* **SET TASK**: Copy the rows from the line containing "Rendered at 1654 by 1241 pixels." through the line containing "text_box Thanks for", inclusive, and change "document elements" to "page components" without altering anything else.

* **RECORDS SHOWN**:
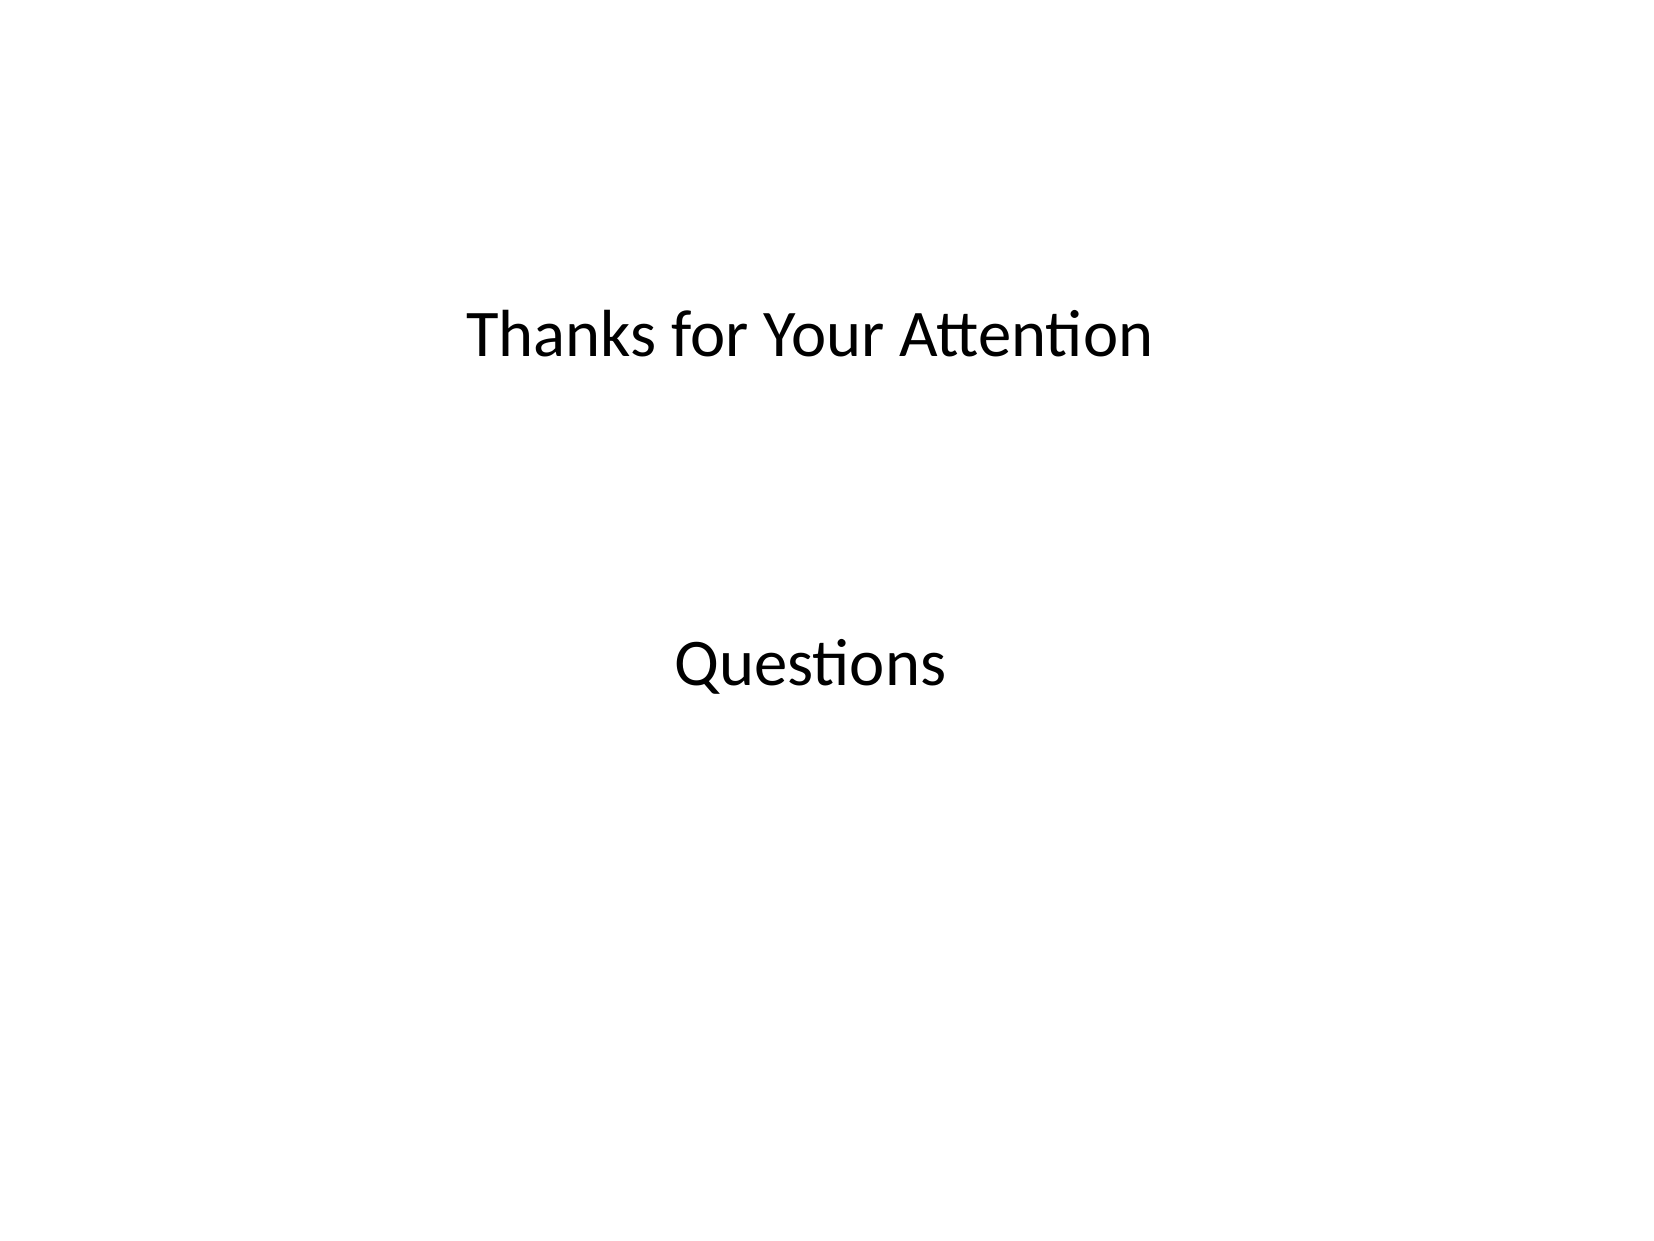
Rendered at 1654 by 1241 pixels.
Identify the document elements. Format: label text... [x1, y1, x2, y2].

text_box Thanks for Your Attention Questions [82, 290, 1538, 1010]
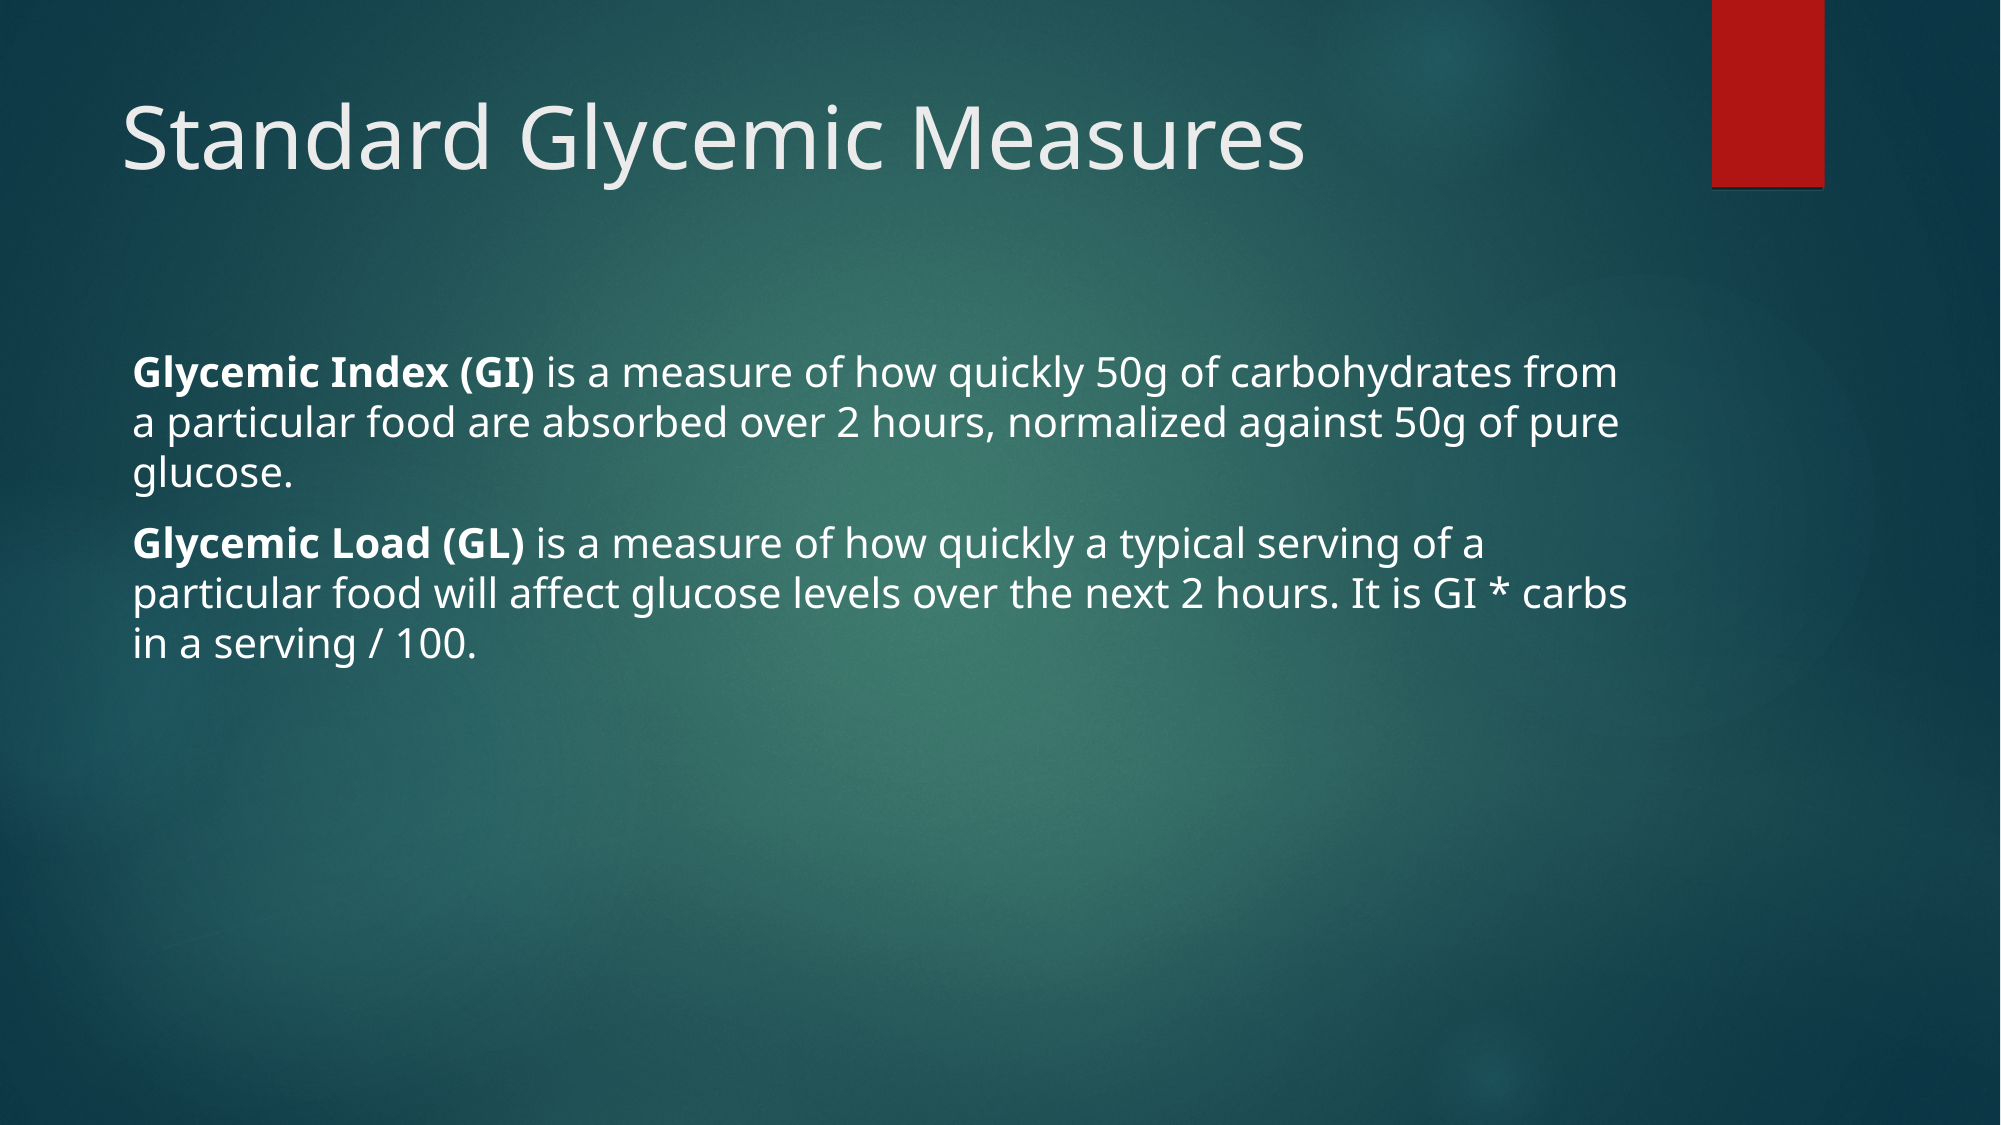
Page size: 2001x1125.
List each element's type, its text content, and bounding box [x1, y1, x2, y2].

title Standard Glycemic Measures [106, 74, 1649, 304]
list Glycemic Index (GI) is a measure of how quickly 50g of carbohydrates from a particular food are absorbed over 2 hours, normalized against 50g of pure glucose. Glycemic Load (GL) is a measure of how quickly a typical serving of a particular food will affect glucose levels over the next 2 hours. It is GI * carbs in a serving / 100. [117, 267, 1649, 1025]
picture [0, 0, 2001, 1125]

---

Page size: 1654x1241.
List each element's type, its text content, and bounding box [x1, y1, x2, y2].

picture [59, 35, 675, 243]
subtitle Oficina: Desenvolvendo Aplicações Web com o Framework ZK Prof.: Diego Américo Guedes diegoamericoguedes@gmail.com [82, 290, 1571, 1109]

* **COMPLETE ANSWER**:
Rendered at 1654 by 1241 pixels.
Identify the page components. Format: label text... [x1, y1, x2, y2].

text_box Thanks for Your Attention Questions [82, 290, 1538, 1010]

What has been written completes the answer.